Вечером ему было сообщено, что комитет просил начальника губернии устранить его от занятий комитета на том основании, что он отказался осудить клевету на членов комитета, которые считают отныне невозможным заседать с ним за одним столом.
«Ах вы так!.. Ну и…» – такова была реакция Кошелева, вполне обычная для русского неслужилого человека, оскорбленного в лучших намерениях. Он сел писать письмо к губернатору с изъявлением желания об освобождении от звания члена комитета.
Но застучали под окном дрожки, и метнувшийся в дверь лакей едва успел шепнуть: «Их превосходительство!» – как на пороге кабинета возник Михаил Карлович Клингенберг, воспитанник Царскосельского лицея, тридатисемилетний камергер и действительный статский советник.
Они долго и горячо спорили. Один убеждал принять его письмо и тем восстановить в комитете давно желаемые покой и согласие. Другой настаивал на сохранении членства из интересов дела. Что здесь сыграло свою роль, то ли небольшая заинтересованность чиновного Клингенберга в сохранении своих «душ», то ли свободолюбивый царскосельский дух, а, может, и твердая ставка губернатора на царскую карту – кто скажет точно?
В ту ночь в столицу было отправлено спешное донесение губернатора министру внутренних дел о случившемся с требованием исключения четырех членов комитета, наиболее виновных в происшедших беспорядках – князя Волконского, Офросимова, Афанасьева и Маслова.
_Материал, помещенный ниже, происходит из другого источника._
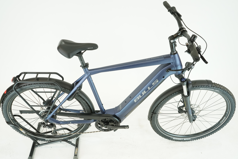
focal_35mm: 32
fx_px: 212
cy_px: 78
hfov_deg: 58.7
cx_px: 117
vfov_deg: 41.1
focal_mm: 31
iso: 1600
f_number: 5
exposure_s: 1/200
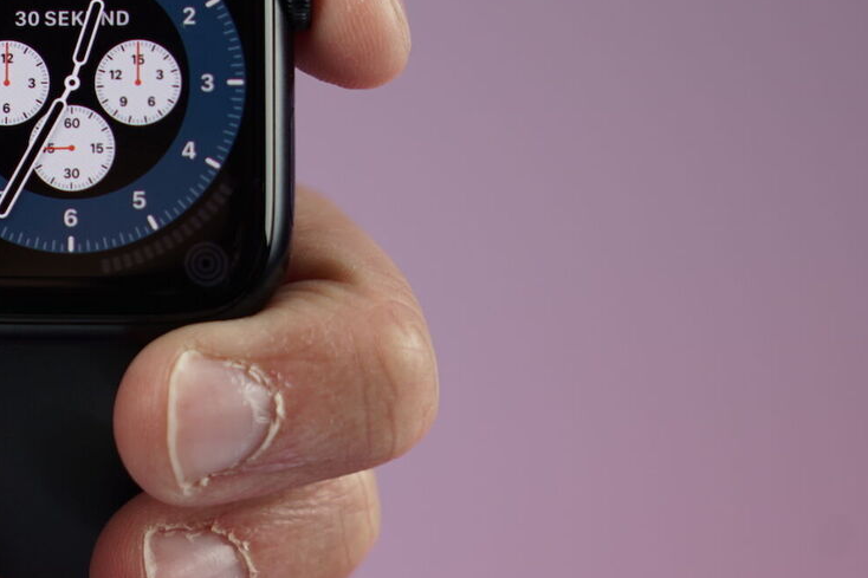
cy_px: 32
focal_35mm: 123
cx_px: -137
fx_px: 2965
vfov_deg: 11.1
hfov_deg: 16.1
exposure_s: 1/50
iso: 125
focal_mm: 47
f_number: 4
А наутро сам Кошелев отправился в Петербург.
По приезде он имел беседу с Ланским, с которым был близко знаком через князя Одоевского, женатого на сестре Ланского. Дело оказалось нешуточным. В отчете III Отделения за 1857 год отмечалось, что многие дворяне, особенно мелкопоместные, «страшатся даже мысли об изменениях крепостного права. В отнятии у них власти над крестьянами они видят уничтожение дворянства». Спустя год шеф жандармов подписал отчет, в котором говорилось: «Первые высочайшие рескрипты произвели грустное и тревожное впечатление. Большая часть помещиков смотрит на это дело как на несправедливое, по их мнению, отнятие у них собственности и как на будущее их разорение».
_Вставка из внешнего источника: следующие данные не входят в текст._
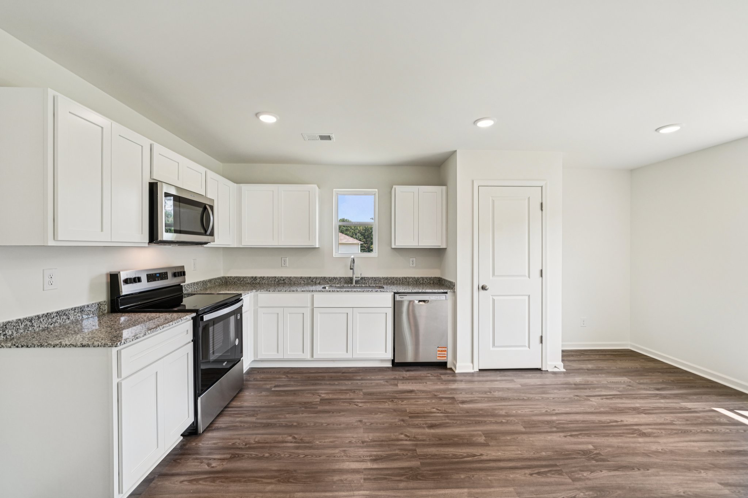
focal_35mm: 14
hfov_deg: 104.3
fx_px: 291
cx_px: 374
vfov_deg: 81.2
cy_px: 249
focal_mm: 14
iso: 400
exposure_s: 1/60
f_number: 8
В таких условиях власть должна была быть столь же упорной и последовательной в достижении поставленных целей, сколь и гибкой в способах действия.
– Знаю всю рязанскую историю, – сказал Ланской, – знаю ваше нежелание туда возвращаться, но возвратиться вы должны. Иначе члены от дворянства везде выживут членов от правительства.
По размышлении Кошелев заявил о готовности вернуться при условии назначения нового члена комитета от правительства, более созвучного делу освобождения, при отмене всех решений, принятых комитетом в его отсутствие, и сохранения всех членов комитета, кроме Маслова.
Ланской в тот же день сообщил все обстоятельства рязанской истории Александру Николаевичу, который приказал рассмотреть представленный доклад в Главном комитете по крестьянскому делу. Кошелев поспешил к Якову Ивановичу Ростовцеву, с которым был прежде знаком, и убедил его поддержать его сторону в завтрашнем заседании.
Назавтра страсти кипели немалые, ибо члены Главного комитета вполне сознавали важность дела: то было не первое открытое выступление крепостнического большинства против намерений правительства (в июне большинство Нижегородского губернского комитета выдвинуло требование выкупа за личное освобождение крестьян). Ланской представил царю записку «о несогласии» в Рязанском комитете и предложил выразить «высочайшее благоволение» меньшинству, а решение большинства отменить. Губернатору же объявить о высочайшей воле: неукоснительно придерживаться идей рескрипта. «Исполнить» – написал на записке Александр. И в этот раз члены Главного комитета не были настроены решительно и скорее согласны с рязанскими крепостниками, но – воля царская…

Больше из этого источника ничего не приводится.